Document
* * *
La Chine s’intéresse au gaz naturel sibérien qui doit lui fournir 4 millions de tonnes de GNL par an, une fois le gisement de Yamal opérationnel. Elle se prépare à faire emprunter à ses navires la route maritime nordique, qui lui promet, durant les mois d’été (hors période de gel), d’économiser 20 jours de navigation sur 48, par rapport à l’itinéraire traditionnel via le canal de Suez.
Tous les pays, surtout les riverains de l’Arctique et de l’Antarctique, ne voient pas d’un bon œil cet intérêt chinois pour ces espaces encore sauvages, riche en faune quasi-inexplorée et en ressources minérales immenses (30% du gaz du sous sol terrestre). Pour se faire accepter, elle compte sur sa capacité à cofinancer des projets. Peut-être par l’intermédiaire de son plan mondial des projets BRI (« Belt and Road Initiative »), doté officiellement de 1000 milliards de $ de crédits chinois, publics et privés…
1 Commentaire
severy
3 février 2018 à 23:05Chic! Chic! Allons, valeureux Chinois, polluer l’océan arctique puisqu’il a échappé jusque là à l’appétit des hommes d’affaires qui, pour transporter plus rapidement leurs marchandises, transforment les mers en vulgaires autoroutes.
* * *
Données
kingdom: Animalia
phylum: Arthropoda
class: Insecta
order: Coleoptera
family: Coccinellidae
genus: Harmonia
* * *
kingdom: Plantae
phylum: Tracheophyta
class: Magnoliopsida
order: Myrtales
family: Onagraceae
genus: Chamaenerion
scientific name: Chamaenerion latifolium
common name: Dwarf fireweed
* * *
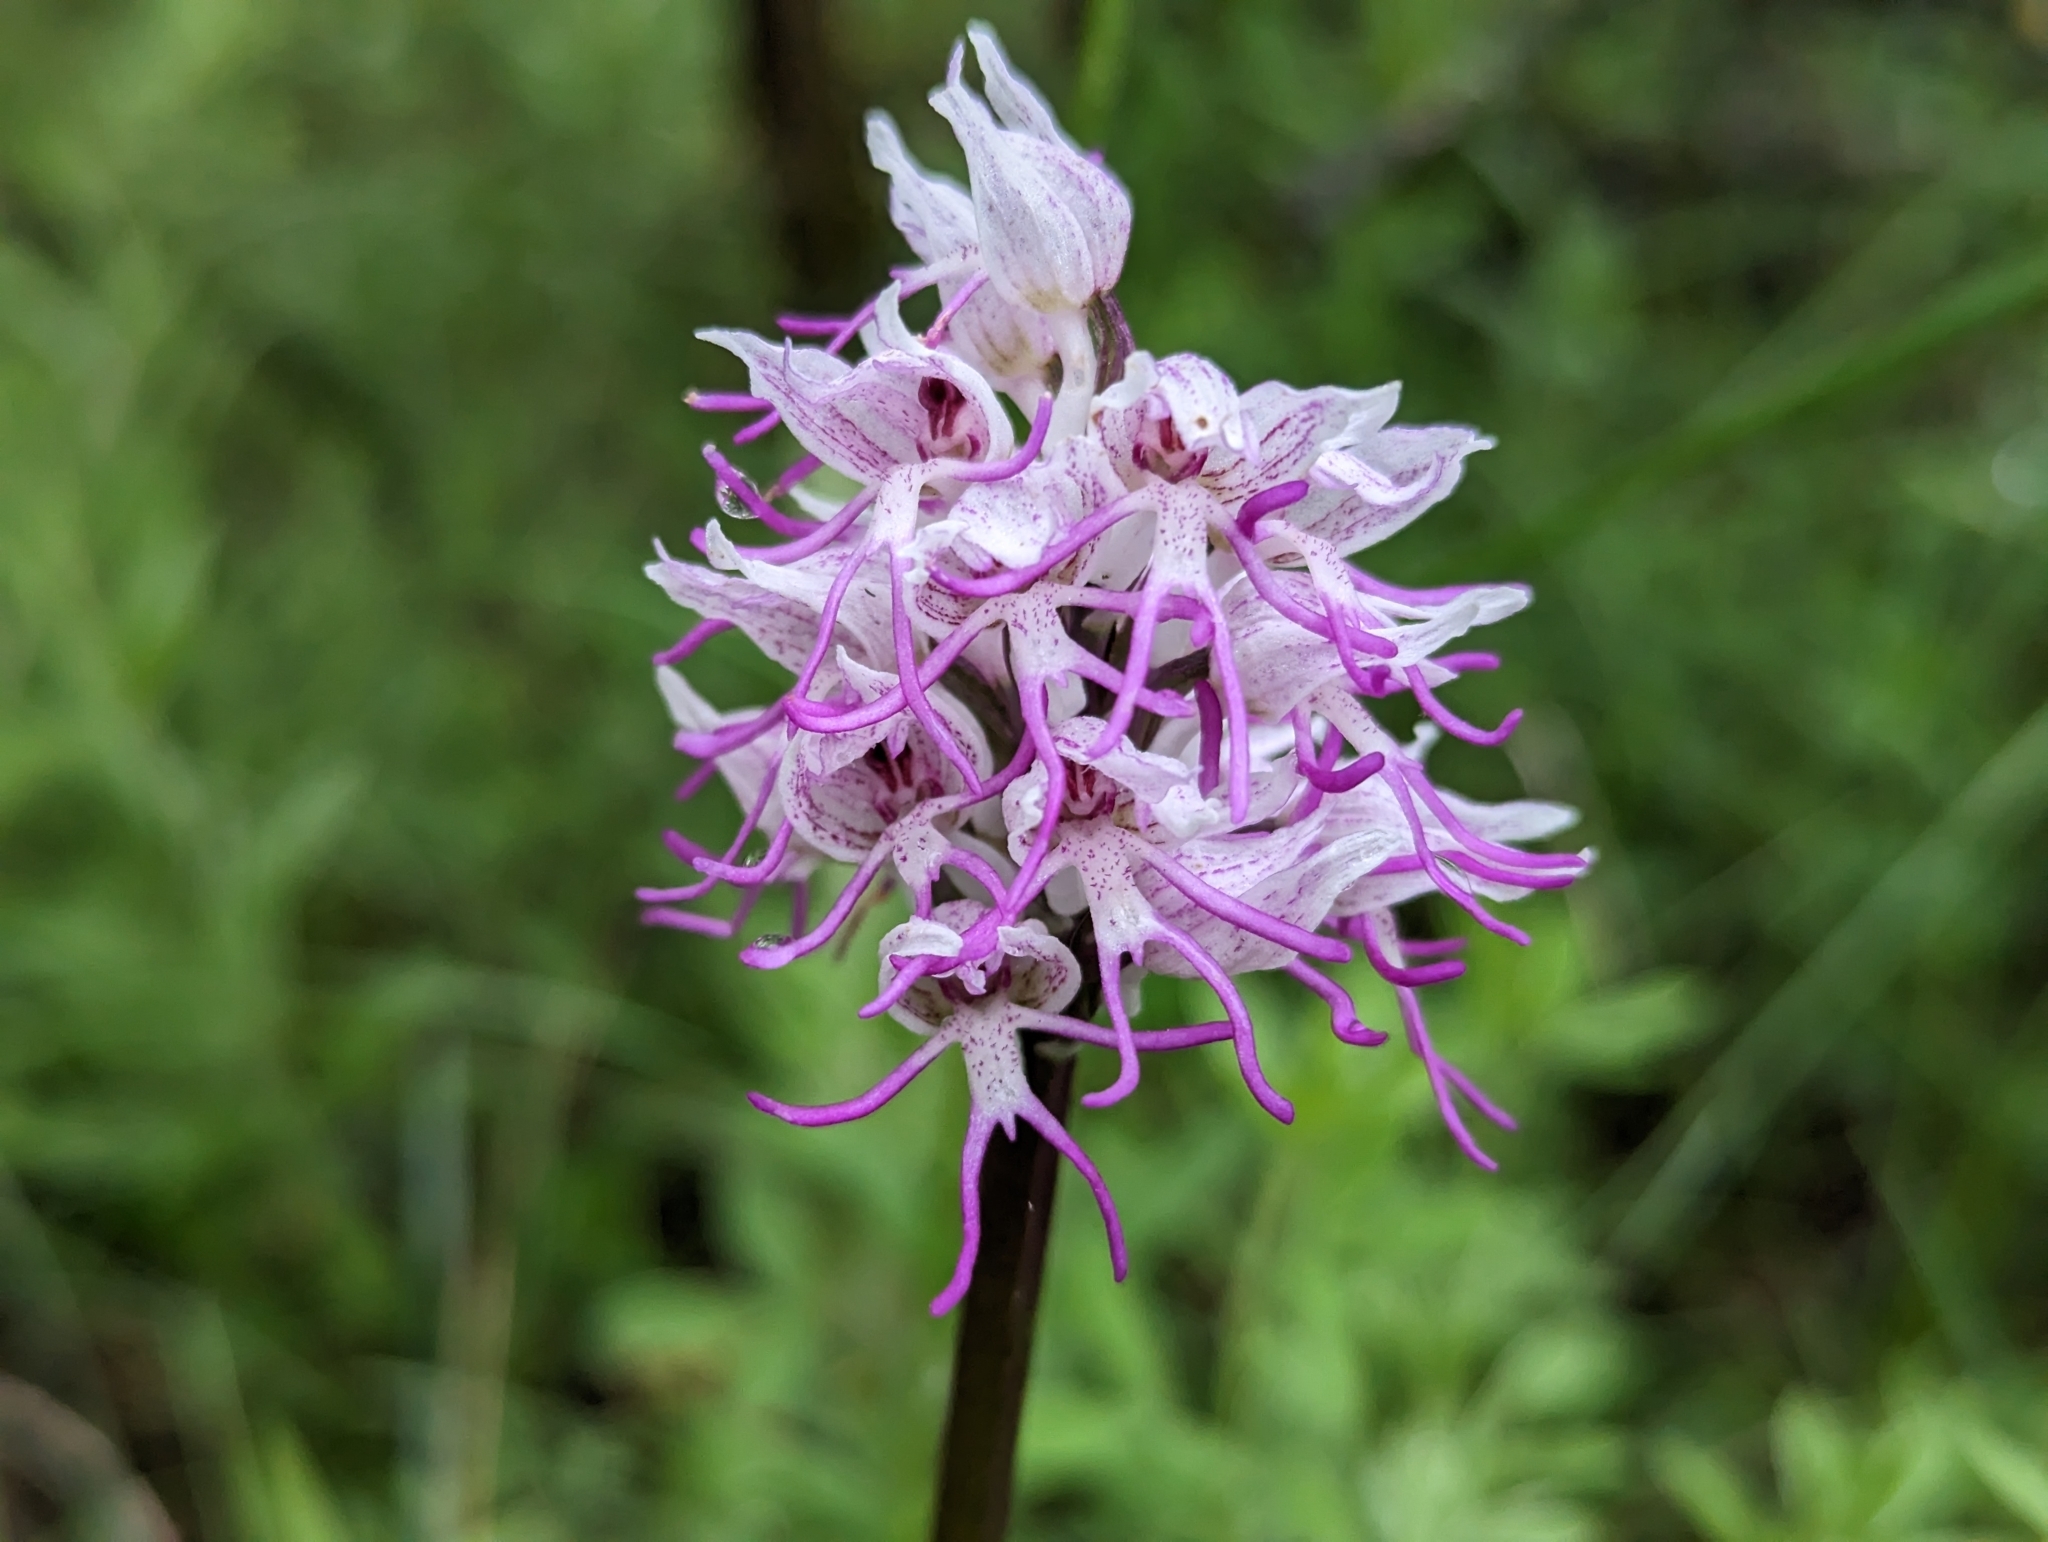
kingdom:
* * *
Consigne
Rédigez la suite du texte sur l'intérêt de la Chine pour l'Arctique, en commençant après sa dernière phrase.

Réponse
Après avoir arrangé le côté russe de cet océan en rebutante déchetterie pour bâtiments à propulsion atomique en voie de désintégration, on se réjouit de voir ce bel océan bleu et blanc prendre enfin les couleurs irisées dûes aux vidanges des cuves de fuel que ne manqueront pas d’effectuer de nuit les vaillants capitaines travaillant pour le compte (bien rempli) des compagnies de transport de fret. La nature appréciera.